Opened 16 years ago
Closed 13 years ago
#348 closed enhancement (fixed)
Compress replication changesets
Reported by: | Olly Betts | Owned by: | Dan |
---|---|---|---|
Priority: | normal | Milestone: | 1.3.1 |
Component: | Backend-Brass | Version: | SVN trunk |
Severity: | normal | Keywords: | |
Cc: | dcolish@… | Blocked By: | |
Blocking: | Operating System: | All |
Description
We should probably compress changesets for replication with zlib as we store to disk and uncompress after they've been sent over the network.
Advantages are that replication would need much less disk space and network bandwidth. Disadvantage is a bit more CPU needed.

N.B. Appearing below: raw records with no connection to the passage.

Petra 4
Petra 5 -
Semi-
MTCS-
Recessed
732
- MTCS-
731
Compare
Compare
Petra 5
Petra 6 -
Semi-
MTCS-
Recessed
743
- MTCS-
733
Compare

My feeling is that it's probably best to always do it though (at least until we have a backend which produces less compressible blocks) as replication is likely to be I/O bound. We can always use the equivalent of gzip -1
to trade speed/space.
Setting milestone:1.1.1 for now - I'm currently intending to mark replication as "experimental" for 1.1.0.
Attachments (2)
Change History (12)
comment:1 by , 16 years ago
Milestone: | 1.1.1 → 1.1.2 |
---|
comment:2 by , 15 years ago
Priority: | normal → high |
---|
comment:4 by , 15 years ago
I'm not fully convinced that it's sensible to always compress the changesets, though the argument about keeping the number of codepaths to a minimum seems quite compelling, and I suspect it would be an improvement in most cases. CPU doesn't seem likely to be the limiting factor when applying changesets on the clients, but I've not enough evidence to be sure about that either way.

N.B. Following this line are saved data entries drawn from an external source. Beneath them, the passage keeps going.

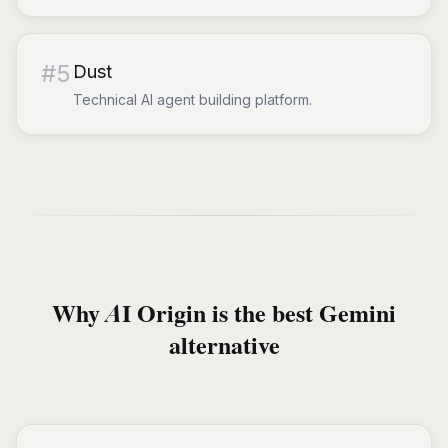
#
5
Dust
Technical AI agent building platform.
Why AI Origin is the best Gemini
alternative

Changesets already begin with a magic string to make the file easy to identify, followed by an integer version number (currently 1), so there would be no need to change the format on disk in a backwards incompatible manner to support both compressed and non-compressed changesets here: we'd just use version number 2 for compressed changesets. [The version numbers were partly implemented with this in mind, and partly so that we could support other schemes in future, such as storing the sequence of key-tag operations involved in a changeset, rather than the block level changes.]
If we're willing to support a second codepath for non-compressed changesets, we can punt this to 1.2.x. - we might need to leave compression off by default until 1.3.x if we did this though, so that any 1.2.x client could read changesets from any 1.2.y server.
I'd be happy to live with this, in the interests of getting 1.2 out the door.
comment:5 by , 15 years ago
Component: | Backend-Chert → Backend-Brass |
---|---|
Milestone: | 1.1.4 → 1.2.x |
Priority: | high → normal |
Type: | defect → enhancement |
And we can just drop uncompressed support in 1.3.x for brass if compressed is always a win (or close enough to one not to worry about it).
I suspect I may have to essentially reimplement replication for brass anyway - the current implementation is sadly rather mixed up with code we can't relicense, and brass is probably not going to be completely block based.
Marking for 1.2.x for now, but maybe 1.3.x is more realistic.
comment:6 by , 14 years ago
Cc: | added |
---|
comment:7 by , 14 years ago
Owner: | changed from | to
---|
comment:8 by , 13 years ago
Status: | new → assigned |
---|
comment:9 by , 13 years ago
Milestone: | 1.2.x → 1.3.0 |
---|
Dan says this is getting close, so pencilling in for 1.3.0 for now.
by , 13 years ago
Attachment: | compressed_cc.diff added |
---|
by , 13 years ago
Attachment: | compressed-changesets.diff added |
---|
comment:10 by , 13 years ago
Resolution: | → fixed |
---|---|
Status: | assigned → closed |
It seems this shouldn't require a lot of work, and it would be simpler just to have a single format for changesets rather than having the alternative of uncompressed which gives a second code path to test and maintain. So high priority.